5G and artificial intelligence (AI) chipmaker EdgeQ emerged from stealth mode today with a $51 million funding round led by Threshold Ventures, Fusion Fund, and Yahoo co-founder Jerry Yang.

The company, which is made up of industry veterans from companies like Qualcomm, Intel, and Broadcom, is building AI-infused 5G modems.

"We have a lot of experience building 5G and 4G. If you've ever used an Android or an Apple phone, this team had something to do with it," said EdgeQ CEO Yinay Ravuri, in an interview with SDxCentral. "Fundamentally, we are building a 5g modem, plus AI acceleration in the single chip."

However, it's important to note that EdgeQ isn't looking to overtake Qualcomm in the mobile market. Instead, EdgeQ is focusing on enabling what it sees as the next big market for cellular connectivity: IoT.

Without discussing the company's first chip, which Ravuri claims will be announced in the coming months, he laid out the landscape in which EdgeQ aims to divide and conquer.

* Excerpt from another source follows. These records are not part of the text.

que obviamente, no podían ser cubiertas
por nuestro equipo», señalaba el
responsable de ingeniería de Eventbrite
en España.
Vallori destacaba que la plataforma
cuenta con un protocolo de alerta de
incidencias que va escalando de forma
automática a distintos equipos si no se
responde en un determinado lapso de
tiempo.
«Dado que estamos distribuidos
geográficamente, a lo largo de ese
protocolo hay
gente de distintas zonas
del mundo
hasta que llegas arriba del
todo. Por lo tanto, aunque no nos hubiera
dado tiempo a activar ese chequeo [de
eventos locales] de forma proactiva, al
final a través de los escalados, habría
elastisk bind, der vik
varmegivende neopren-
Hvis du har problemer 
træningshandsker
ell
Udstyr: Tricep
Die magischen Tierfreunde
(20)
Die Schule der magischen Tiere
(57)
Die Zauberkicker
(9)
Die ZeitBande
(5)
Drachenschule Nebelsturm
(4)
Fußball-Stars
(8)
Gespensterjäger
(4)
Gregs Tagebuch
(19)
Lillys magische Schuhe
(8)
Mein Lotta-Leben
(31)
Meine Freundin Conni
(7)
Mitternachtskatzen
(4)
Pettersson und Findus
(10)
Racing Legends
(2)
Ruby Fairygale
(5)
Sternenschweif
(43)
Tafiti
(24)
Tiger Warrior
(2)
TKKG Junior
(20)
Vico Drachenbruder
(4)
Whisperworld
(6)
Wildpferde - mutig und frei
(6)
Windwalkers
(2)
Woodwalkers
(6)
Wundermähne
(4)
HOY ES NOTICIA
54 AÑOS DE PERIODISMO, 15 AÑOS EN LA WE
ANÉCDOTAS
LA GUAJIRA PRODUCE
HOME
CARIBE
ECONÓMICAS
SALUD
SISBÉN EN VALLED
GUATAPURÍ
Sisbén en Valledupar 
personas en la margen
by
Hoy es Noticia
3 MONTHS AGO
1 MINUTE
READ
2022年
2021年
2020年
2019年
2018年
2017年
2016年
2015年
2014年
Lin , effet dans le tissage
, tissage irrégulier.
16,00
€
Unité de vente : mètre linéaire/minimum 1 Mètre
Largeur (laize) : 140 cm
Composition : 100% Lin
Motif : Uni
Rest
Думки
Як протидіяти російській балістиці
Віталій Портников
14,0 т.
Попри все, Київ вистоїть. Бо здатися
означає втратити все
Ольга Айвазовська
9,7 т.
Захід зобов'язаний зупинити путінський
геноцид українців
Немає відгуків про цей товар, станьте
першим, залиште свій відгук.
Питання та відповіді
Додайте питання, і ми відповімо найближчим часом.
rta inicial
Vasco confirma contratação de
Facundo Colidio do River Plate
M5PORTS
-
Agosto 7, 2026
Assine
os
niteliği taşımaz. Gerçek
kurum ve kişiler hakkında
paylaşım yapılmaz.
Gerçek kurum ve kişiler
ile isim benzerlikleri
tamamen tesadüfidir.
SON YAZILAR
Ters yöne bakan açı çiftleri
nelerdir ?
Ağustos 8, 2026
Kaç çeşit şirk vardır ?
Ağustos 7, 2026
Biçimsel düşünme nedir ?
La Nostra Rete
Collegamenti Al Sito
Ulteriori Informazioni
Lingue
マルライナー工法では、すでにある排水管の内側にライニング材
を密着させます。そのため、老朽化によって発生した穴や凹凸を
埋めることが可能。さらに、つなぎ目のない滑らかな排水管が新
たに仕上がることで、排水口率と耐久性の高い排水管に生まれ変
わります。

"We are not going into the cellphone space," he said. "We're going after the transformative or the revolutionary part of 5G."

What Ravuri is referring to is the low-latency, high-availability qualities of 5G that could enable new use cases and improve existing ones, particularly in industrial settings. "Factory automation is something that comes up a lot — people call it Industry 4.0," he said.

For example, in a factory producing automobiles, today's infrastructure might involve the limited use of robotic welders which will join pieces of metal as the vehicle passes from one part of the factory to the next. EdgeQ envisions a future where 5G connectivity will enable the robots to go to the cars.

"There are inherent efficiencies in doing that. You can refit the car factory very easily for a different type of model, different cars, non-cars," he said.

It's in this environment that Ravuri claims 5G modems that feature onboard machine learning capabilities will have distinct advantages over more traditional wired and wireless networking.

Another area EdgeQ sees itself breaking into, in the short term, are warehouses where robots are already being used to fetch things like merchandise. By integrating AI capabilities into the network layer, tasks like sorting cargo containers can be reduced from days to hours, according to Ravuri.

Open and Programmable 5G

The company is tying its modems to an open, software-programmable platform for both the devices and the edge infrastructure itself.

EdgeQ recognizes that different kinds of networks may be used in private industrial settings, including licensed and unlicensed spectrum. By building 5G and AI hardware with heavy contributions from software, customers will be able to deploy more flexible networks that are less expensive to operate, Ravuri said.

“To deliver on the promise of 5G, the market needs flexible, software-programmable silicon that can be fit-for-purpose. For example, autonomous vehicles and robotics will require both high-quality 5G connectivity and powerful AI computing capabilities,” Yang said in a statement.